Third technique: Concatenating samples
In this technique, we concatenate samples, separating them with a EOS token (E) until they reach the context length. In this way, we have no padding tokens, and the entire context length is used. The attention mask keeps track of where the EOS tokens occur.
Context window:
-----------------
batch 1:
###E############# (1 and part of 2)
batch 2:
###E####E######## (rest of 2, 3 and part of 4)
batch 3:
######E########E# (rest of 4, 5, part of 6)
batch 4:
######## (rest of 6)
This technique is referenced at 2:28 of this video from this huggingface tutorial.

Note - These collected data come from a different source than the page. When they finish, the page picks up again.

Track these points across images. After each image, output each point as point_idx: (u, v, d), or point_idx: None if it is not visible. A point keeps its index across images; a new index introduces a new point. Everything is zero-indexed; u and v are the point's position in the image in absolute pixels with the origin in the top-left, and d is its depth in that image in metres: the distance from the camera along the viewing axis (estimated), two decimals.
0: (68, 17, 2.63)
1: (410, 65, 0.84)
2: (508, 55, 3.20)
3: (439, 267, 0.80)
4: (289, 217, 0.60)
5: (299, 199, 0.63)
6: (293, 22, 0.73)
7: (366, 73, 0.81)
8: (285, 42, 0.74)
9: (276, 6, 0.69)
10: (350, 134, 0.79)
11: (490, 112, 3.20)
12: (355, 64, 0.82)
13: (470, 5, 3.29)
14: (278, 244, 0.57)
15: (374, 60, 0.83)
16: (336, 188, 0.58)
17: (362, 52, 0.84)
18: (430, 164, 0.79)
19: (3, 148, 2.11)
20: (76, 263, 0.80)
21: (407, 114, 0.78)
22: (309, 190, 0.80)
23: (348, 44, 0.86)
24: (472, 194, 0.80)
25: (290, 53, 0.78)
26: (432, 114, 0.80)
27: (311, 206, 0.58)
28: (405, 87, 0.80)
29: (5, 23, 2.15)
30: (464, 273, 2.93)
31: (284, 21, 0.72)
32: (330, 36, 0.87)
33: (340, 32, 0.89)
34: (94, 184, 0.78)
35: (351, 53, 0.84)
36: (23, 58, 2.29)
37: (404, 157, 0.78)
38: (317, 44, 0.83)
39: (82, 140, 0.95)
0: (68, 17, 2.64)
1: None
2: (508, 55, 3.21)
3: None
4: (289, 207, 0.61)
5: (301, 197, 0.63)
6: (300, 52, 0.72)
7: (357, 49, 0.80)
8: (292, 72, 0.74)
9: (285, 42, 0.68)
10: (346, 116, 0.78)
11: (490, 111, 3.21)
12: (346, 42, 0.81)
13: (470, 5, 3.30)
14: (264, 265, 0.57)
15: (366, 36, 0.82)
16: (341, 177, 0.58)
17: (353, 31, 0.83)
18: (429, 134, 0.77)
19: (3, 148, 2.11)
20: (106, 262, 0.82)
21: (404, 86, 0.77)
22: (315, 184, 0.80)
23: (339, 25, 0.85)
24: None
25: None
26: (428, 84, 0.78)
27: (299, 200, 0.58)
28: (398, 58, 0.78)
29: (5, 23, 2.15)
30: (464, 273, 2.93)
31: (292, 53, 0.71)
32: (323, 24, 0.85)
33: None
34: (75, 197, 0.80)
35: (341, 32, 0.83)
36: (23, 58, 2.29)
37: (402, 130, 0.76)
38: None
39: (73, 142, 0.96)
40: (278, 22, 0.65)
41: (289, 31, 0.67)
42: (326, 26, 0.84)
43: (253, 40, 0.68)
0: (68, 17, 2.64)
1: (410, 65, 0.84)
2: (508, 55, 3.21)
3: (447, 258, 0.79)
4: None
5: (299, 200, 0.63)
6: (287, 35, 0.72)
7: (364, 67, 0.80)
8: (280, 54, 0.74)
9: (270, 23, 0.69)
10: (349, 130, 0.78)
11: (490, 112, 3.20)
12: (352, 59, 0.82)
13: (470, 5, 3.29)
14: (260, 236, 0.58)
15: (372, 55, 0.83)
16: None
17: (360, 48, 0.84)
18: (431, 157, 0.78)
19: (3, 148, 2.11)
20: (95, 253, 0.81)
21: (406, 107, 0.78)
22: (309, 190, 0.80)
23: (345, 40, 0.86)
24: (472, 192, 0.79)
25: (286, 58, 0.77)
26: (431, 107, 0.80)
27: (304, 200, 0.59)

With this technique, we reduce the number of batches, and only have to pad the final batch if necessary. However, it is unclear to me whether this is "allowed" for causal language modelling, as it is unclear whether this will cause the causal attention mechanism to attend to tokens from previous samples, only ignoring the EOS token (instead of everything before it)
Of these 3 techniques, which is the most memory efficient? Which is the most commonly used?